◆ EXCERPTED PASSAGE:
————————

In the pitched battle between the meat industry and insurgent vegan manufacturers, few would deny the momentum is on the side of the latter, certainly in the UK.
The latest coup for the British vegan sector came in the form of a House of Lords committee report, which, in response to impending EU regulation on the topic, found no evidence consumers were being misled by meat-free products. “Witnesses were unanimous in the view that current naming conventions around vegetarian burgers and sausages in particular are clear and easy to understand,” said the Committee.
The British Meat Producers Association had argued in written evidence that some meat alternatives were “subtly fooling” consumers. Plant-based producers had been worried; that legislators in the UK appear to be siding with them will come as a blow to carnivorous corporations.
Changing times, changing diets
According to GlobalData’s Q3 2018 survey, 76% of consumers stated that environmental and ethical factors influence their food choice. And a Q4 2017 survey found 34% of consumers would consider eating vegan meat for health reasons. Taken together, it’s predicted these developments could make flexitarianism the dominant dietary choice sooner rather than later.
By some measures, meat’s stagnation is already setting in. MarketLine data suggests the global meat and livestock market reported a downturn of 3.5% between 2013 and 2017. And while around 1% of the US population reported they were vegan at the start of the same period, the figure had increased to 6% by the end.
Whether the meat market’s decline and veganism’s growth are linked or merely correlated, it doesn’t bode well for operators in the sector. From village butchers to small-scale importers, uncertainty reins amid Brexit volatility. Add in longer-term dietary shifts and there’s little room for optimism.
Science to the rescue
If the House of Lords findings are repeated in Europe, wresting control of historically meat-laden language could prove a dead-end in the quest to rein in the vegans. But there are other avenues to explore.
Innovation is drastically reducing the trade-off between meat consumption and environmental conscientiousness. Angel investors have cottoned onto the possibilities. Wealthy investors such as Bill Gates and Richard Branson are pumping resources into start-ups specialising in lab-grown meat.

————————

◆ WORK INSTRUCTIONS:
1. Update the stretch of the article on meat and vegan food from "By some measures, meat’s" through "avenues to explore.", replacing "Brexit volatility" with "economic volatility".
2. List every percentage figure given in the article on meat and vegan food.
3. Please pick up the article on meat and vegan food at the point where it stops, and continue it.

(Source data)
————————

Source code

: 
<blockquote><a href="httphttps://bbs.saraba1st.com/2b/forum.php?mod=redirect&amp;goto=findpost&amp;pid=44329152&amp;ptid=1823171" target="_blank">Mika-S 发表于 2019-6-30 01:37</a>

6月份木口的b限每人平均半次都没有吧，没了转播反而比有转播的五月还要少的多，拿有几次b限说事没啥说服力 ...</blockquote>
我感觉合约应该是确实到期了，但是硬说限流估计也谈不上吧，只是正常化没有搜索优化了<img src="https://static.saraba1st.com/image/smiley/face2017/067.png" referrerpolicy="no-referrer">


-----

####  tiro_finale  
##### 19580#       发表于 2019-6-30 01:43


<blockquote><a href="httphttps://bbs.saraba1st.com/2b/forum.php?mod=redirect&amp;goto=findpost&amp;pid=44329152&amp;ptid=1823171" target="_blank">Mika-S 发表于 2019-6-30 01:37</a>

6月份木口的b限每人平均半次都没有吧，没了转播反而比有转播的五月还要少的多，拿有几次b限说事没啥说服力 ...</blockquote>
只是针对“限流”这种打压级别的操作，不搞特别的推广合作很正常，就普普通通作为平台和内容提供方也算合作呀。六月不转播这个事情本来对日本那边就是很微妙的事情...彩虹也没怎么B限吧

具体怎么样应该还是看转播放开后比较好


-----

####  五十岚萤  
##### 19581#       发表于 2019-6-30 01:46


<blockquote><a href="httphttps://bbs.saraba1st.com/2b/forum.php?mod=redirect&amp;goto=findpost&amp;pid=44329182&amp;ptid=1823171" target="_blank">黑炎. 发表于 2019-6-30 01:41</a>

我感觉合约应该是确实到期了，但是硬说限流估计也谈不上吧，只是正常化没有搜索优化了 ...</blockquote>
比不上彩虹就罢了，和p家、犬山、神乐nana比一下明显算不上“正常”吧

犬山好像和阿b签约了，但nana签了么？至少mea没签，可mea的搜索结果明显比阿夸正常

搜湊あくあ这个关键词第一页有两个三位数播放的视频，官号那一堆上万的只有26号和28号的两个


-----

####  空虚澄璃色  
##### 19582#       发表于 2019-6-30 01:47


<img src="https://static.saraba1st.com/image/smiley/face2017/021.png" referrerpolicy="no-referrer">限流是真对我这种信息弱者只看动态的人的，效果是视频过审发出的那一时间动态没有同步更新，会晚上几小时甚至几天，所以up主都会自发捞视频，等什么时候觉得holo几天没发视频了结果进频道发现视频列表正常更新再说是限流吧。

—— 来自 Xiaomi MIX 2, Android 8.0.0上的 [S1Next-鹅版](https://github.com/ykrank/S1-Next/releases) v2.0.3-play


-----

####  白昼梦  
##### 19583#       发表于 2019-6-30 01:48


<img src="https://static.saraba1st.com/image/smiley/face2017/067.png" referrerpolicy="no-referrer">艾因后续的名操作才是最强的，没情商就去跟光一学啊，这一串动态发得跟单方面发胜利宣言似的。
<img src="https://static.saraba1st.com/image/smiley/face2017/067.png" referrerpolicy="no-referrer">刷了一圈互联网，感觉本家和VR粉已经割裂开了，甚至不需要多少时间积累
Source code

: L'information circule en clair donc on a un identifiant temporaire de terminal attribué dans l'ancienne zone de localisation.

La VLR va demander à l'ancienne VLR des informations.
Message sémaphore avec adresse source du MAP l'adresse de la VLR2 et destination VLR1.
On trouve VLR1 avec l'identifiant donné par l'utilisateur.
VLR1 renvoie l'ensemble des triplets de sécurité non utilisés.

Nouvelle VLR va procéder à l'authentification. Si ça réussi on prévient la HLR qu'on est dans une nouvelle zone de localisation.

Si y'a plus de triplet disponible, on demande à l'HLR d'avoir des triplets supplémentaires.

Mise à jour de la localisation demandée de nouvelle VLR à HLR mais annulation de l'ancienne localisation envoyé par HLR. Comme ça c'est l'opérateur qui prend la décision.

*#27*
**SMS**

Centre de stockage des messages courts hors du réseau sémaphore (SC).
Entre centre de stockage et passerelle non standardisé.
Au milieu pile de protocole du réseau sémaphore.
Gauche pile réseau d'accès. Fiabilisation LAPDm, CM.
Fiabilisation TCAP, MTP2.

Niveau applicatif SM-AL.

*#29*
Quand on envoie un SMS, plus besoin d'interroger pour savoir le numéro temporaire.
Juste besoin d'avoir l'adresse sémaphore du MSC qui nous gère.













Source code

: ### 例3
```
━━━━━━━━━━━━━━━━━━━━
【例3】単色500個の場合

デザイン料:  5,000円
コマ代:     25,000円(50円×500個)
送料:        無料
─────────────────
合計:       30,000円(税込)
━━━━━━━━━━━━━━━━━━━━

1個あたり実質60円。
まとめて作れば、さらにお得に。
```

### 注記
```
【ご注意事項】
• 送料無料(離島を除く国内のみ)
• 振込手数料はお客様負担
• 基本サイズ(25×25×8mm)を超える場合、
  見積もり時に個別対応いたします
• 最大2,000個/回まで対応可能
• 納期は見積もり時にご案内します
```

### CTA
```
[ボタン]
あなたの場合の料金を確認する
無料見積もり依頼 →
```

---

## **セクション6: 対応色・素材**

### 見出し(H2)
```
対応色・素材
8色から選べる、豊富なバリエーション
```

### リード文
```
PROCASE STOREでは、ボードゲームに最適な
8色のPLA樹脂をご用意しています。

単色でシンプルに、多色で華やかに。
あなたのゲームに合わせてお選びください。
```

————————

◆ RESULTS FOR THE EXERCISE:
1.
By some measures, meat’s stagnation is already setting in. MarketLine data suggests the global meat and livestock market reported a downturn of 3.5% between 2013 and 2017. And while around 1% of the US population reported they were vegan at the start of the same period, the figure had increased to 6% by the end.
Whether the meat market’s decline and veganism’s growth are linked or merely correlated, it doesn’t bode well for operators in the sector. From village butchers to small-scale importers, uncertainty reins amid economic volatility. Add in longer-term dietary shifts and there’s little room for optimism.
Science to the rescue
If the House of Lords findings are repeated in Europe, wresting control of historically meat-laden language could prove a dead-end in the quest to rein in the vegans. But there are other avenues to explore.

2. 76%, 34%, 3.5%, 1%, 6%

3.
Although still prohibitively expensive for the time being – Memphis Meats has valued its culture chicken meat at $9,000 per pound due to the costly in vitro biomass cultivation process – prices are falling all the time. And, most importantly, it’s planet friendly. A life cycle assessment by New Harvest found the process could reduce greenhouse gas emissions by 78% across the entire production line.
Additionally, big-names are responding creatively. Consider the Sainsbury’s “meat-free butcher”, launched as popup in London’s East End in June. It’s a great example of a brand exploiting curiosity around meat-alternatives. And the welcoming, familiar guise, eases the “sense of trepidation about cooking with them,” according to Sainsbury’s buyer James Hamilton.
Is meat for the chop?
Old methods of mass-agriculture – overhung as they are with a big ecological question mark – may well be on the way out. But alternatives abound for frontline operators.
The question is, will they take them? The short-term could well be rocky. Basic costs aside, huge marketing capital will need to be sunk into making lab-grown meat a tempting replacement for its farm-reared forerunner. And it’s hard to imagine committed vegans nipping into the butchers for a beetroot burger anytime soon.
But over time, costs will fall and consumers will adapt. Whatever the future holds for individual businesses, it certainly seems that exploring the opportunities of the plant-based movement – rather than policing its language – is the way ahead for the sector. Consultants should take note.